Le Grand Montréal Comique s'ouvre avec «100 humoristes en 100 minutes»

100 humoristes comme 100 manières de faire rire.

Radio-Canada
Martin Petit à «Tout le monde en parle»

La simple idée derrière le spectacle d’ouverture de cette 2e édition du Grand Montréal Comique a de quoi impressionner : 100 humoristes montent tour à tour sur les planches de l’Olympia de Montréal afin de livrer une minute de blagues top chrono. Un samedi soir sous le signe de l’urgence et de la diversité imaginé et présenté par l’humoriste Gabriel D’Almeida Freitas.

Hommes, femmes, artistes d’origines diverses, nouveaux visages tout jeunes, ou figures plus âgées et bien connues du grand public; les 100 humoristes défilant devant le grand chronomètre faisant le décompte des 100 minutes ont profité de cette précieuse minute – ou pas parce que certains d’entre eux ont bousillé leur court temps sur scène à (trop) tenter d’être original – pour dévoiler leurs couleurs et faire rire la foule à leur manière.

La foule, qui semblait fermement décidée à passer une bonne soirée, s’est fait un devoir d’accueillir la majorité des humoristes avec le même enthousiasme. Les vieux de la vieille, les Yves P. Pelletier, Martin Petit, Sylvain Larocque, Mario Tessier, Billy Tellier ou Eddy King sont évidemment apparus sous un tonnerre d’applaudissements et de cris encore plus endiablés.   

Qui dit 100 humoristes différents dit inévitablement soirée inégale en termes de qualité de prestations, de textes et d’originalité. Au nombre des numéros ayant bien fonctionné, on a pu compter sur les efficaces minutes de Mike Beaudoin, Michelle Desrochers, Didier Lambert, Josianne Anbuchon (dont on admire le sens de l’autodérision), Rolly - Roland - Assal, Charles Brunet, Neev, Audrey-Anne Dugas, Stéphane Poirier, celui portant sur le paradoxe du limbo de l’excellent Franny et Mathieu Pepper.

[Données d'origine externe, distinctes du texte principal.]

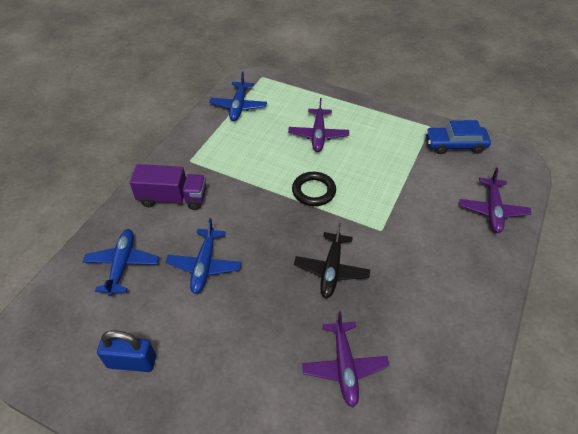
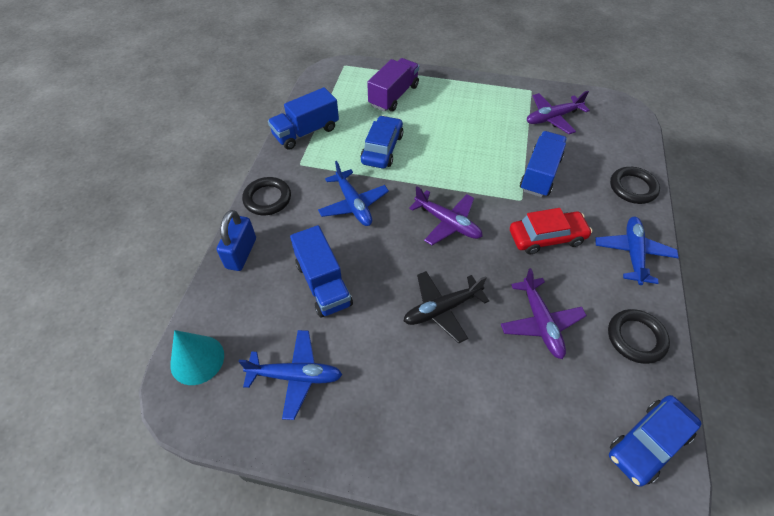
black ring: 1 -> 3
blue car: 1 -> 2
blue truck: 0 -> 3
red car: 0 -> 1
turquoise cone: 0 -> 1

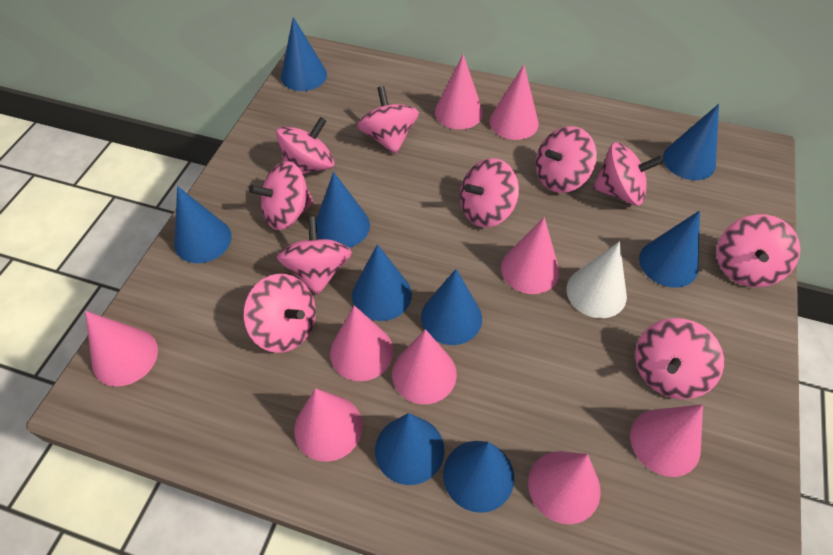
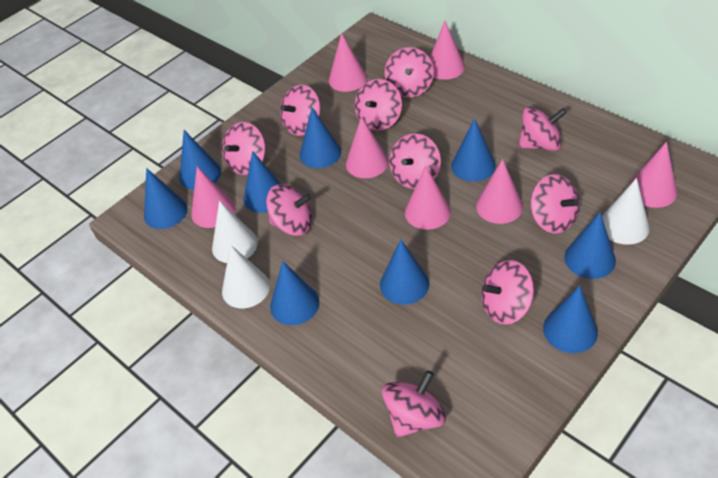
pink cone: 9 -> 7
white cone: 1 -> 3

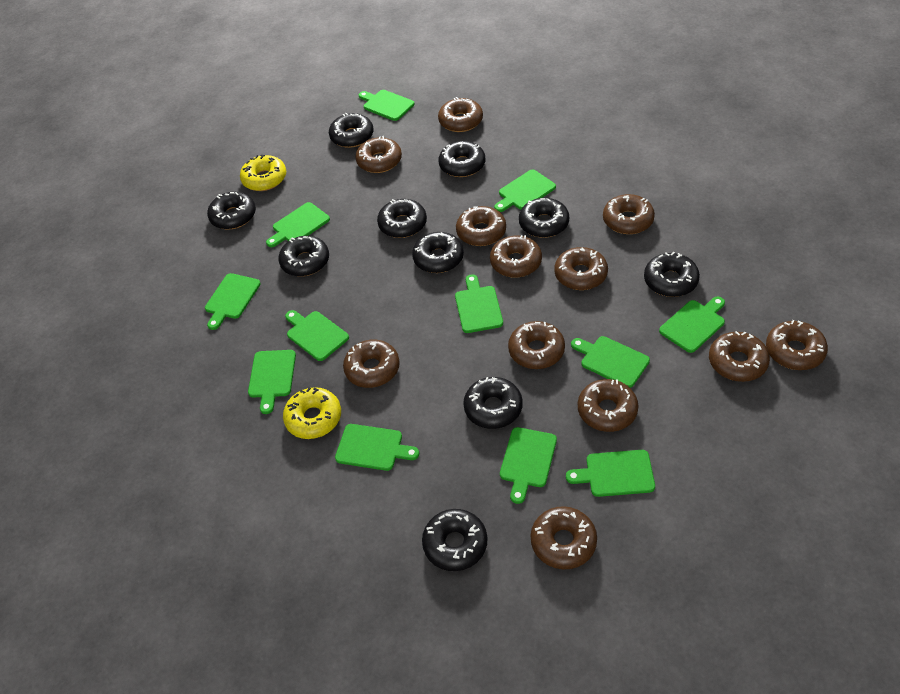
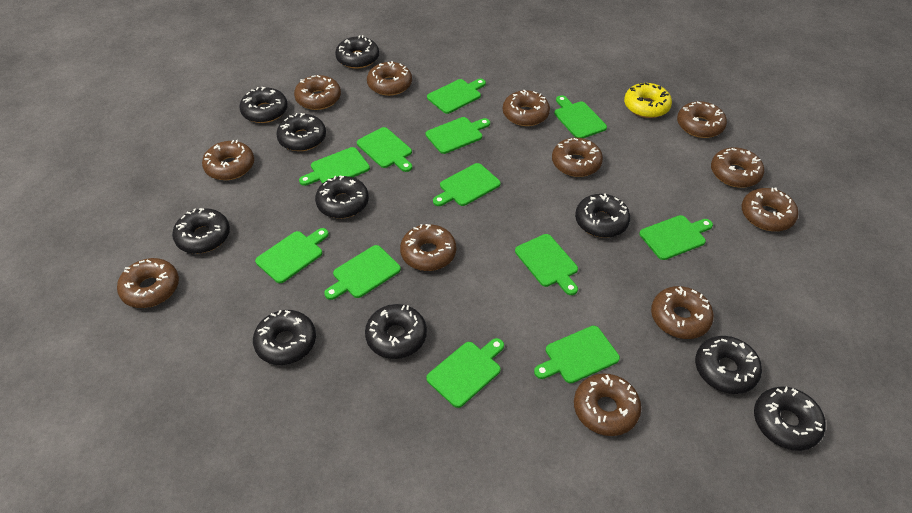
yellow donut: 2 -> 1

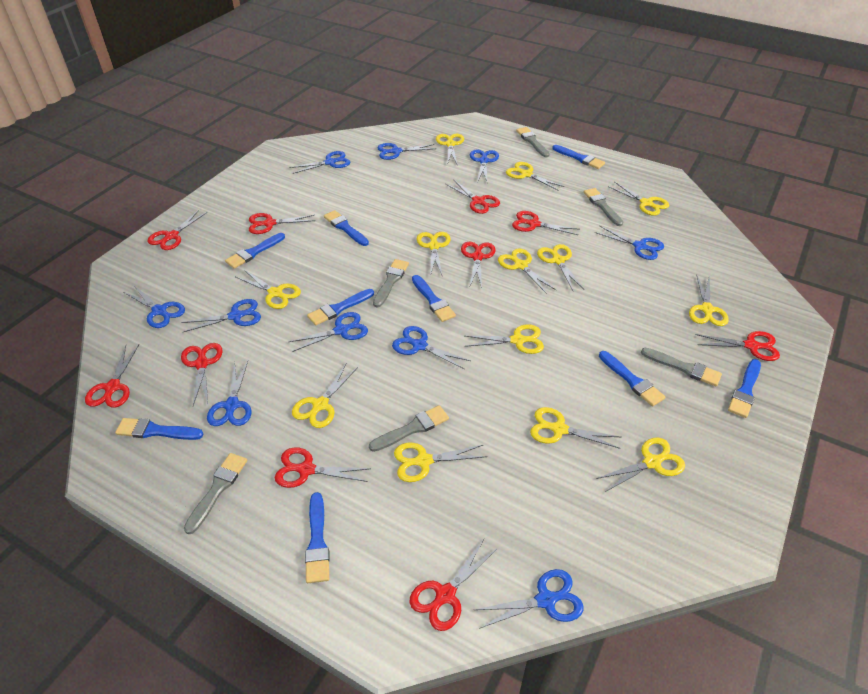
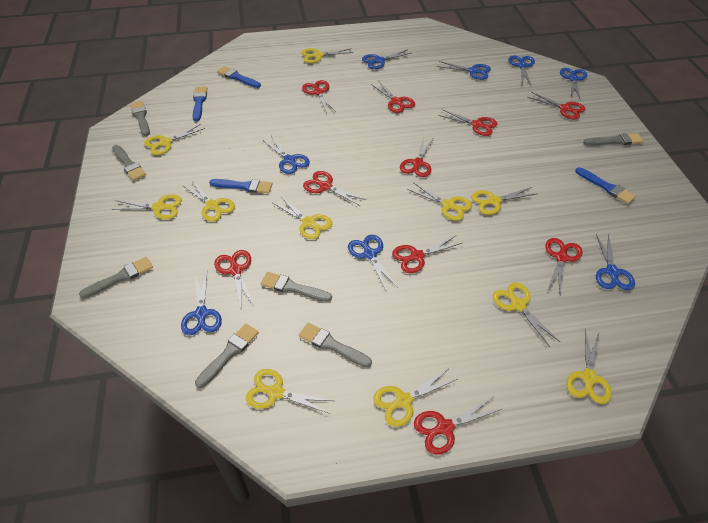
blue brush: 9 -> 4
blue scissors: 10 -> 8
grey brush: 6 -> 7
yellow scissors: 13 -> 11

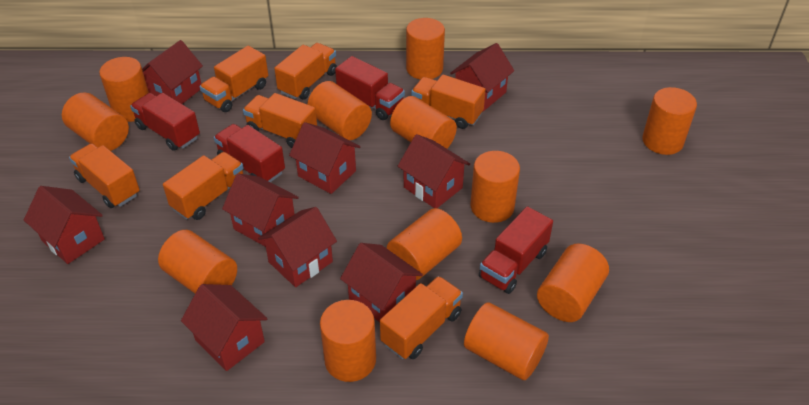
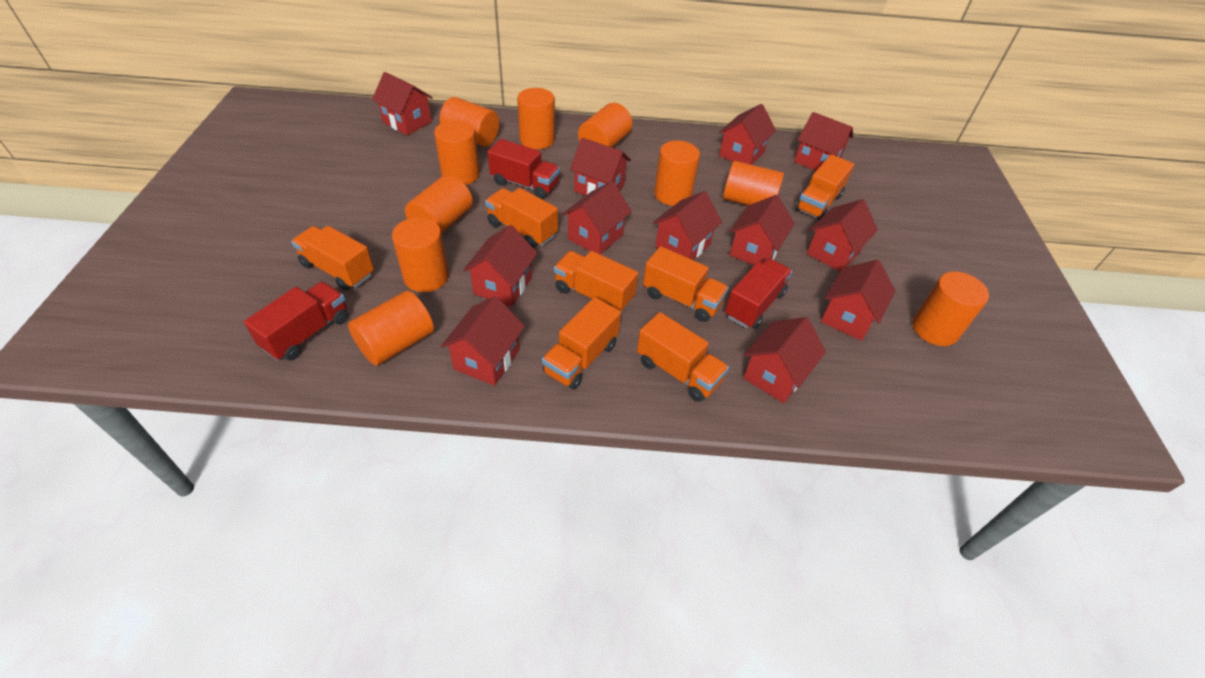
orange cylinder: 12 -> 10
red house: 9 -> 12
red truck: 4 -> 3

Le solo de danse de Justo-buy-my-love – sans les Denis Drolet – a aussi fait hurler de rire tout l’Olympia.

Quelques bémols

Quelques nouveaux visages ont franchement manqué une belle occasion de se faire connaître en tentant trop fort d’être original. Certains n’ont pas dit un mot de leur numéro, ou ont simplement quitté la scène. Et des blagues de fort mauvais goût abordant la mortalité infantile, le cancer, le terrorisme dans une salle de spectacle (vraiment?), les tueries dans les écoles ou les éternelles blagues scatophiles se sont transformées en bémols de la soirée. Tout comme le gaspillage de papier (une vingtaine de rouleaux de papier de toilette ont été lancés dans la foule lors d’une bien longue minute) ayant laissé un petit goût amer.    

Le pauvre Guillaume Pineault, qui était revenu de Kamouraska expressément pour participer à ce spectacle, s’est aussi fait dérober sa minute de prestation alors que l’humoriste qui le précédait avait sommé la foule d’applaudir son «ami» sans le laisser placer un mot de tout son numéro…

Des bons coups

Heureusement, les artistes vedettes ont unanimement été à la hauteur de nos attentes. Sylvain Larocque a fait rire avec son angle «Montréal et ses constructions», idem pour le numéro de Martin Petit traitant de la «généralisation des handicapés», pour Billy Tellier nous faisant nous rendre compte que le cri de plusieurs animaux sonnent comme leur nom et pour Yves P. Pelletier qui, vêtu d’un étrange costume et d’une perruque, a livré une hilarante chanson de cours de diction.

C’est Patrick Groulx qui est venu sur scène afin de clore le spectacle en poussant lui aussi la chansonnette. Une chanson «pour enfants» clairement écrite pour faire rire les adultes. «Je suis sorti longtemps avec une fille qui chantait des chansons pour enfants pour vivre et elle faisait beaucoup d’argent», a-t-il lancé en riant en faisant référence à sa relation passée avec Annie Brocoli.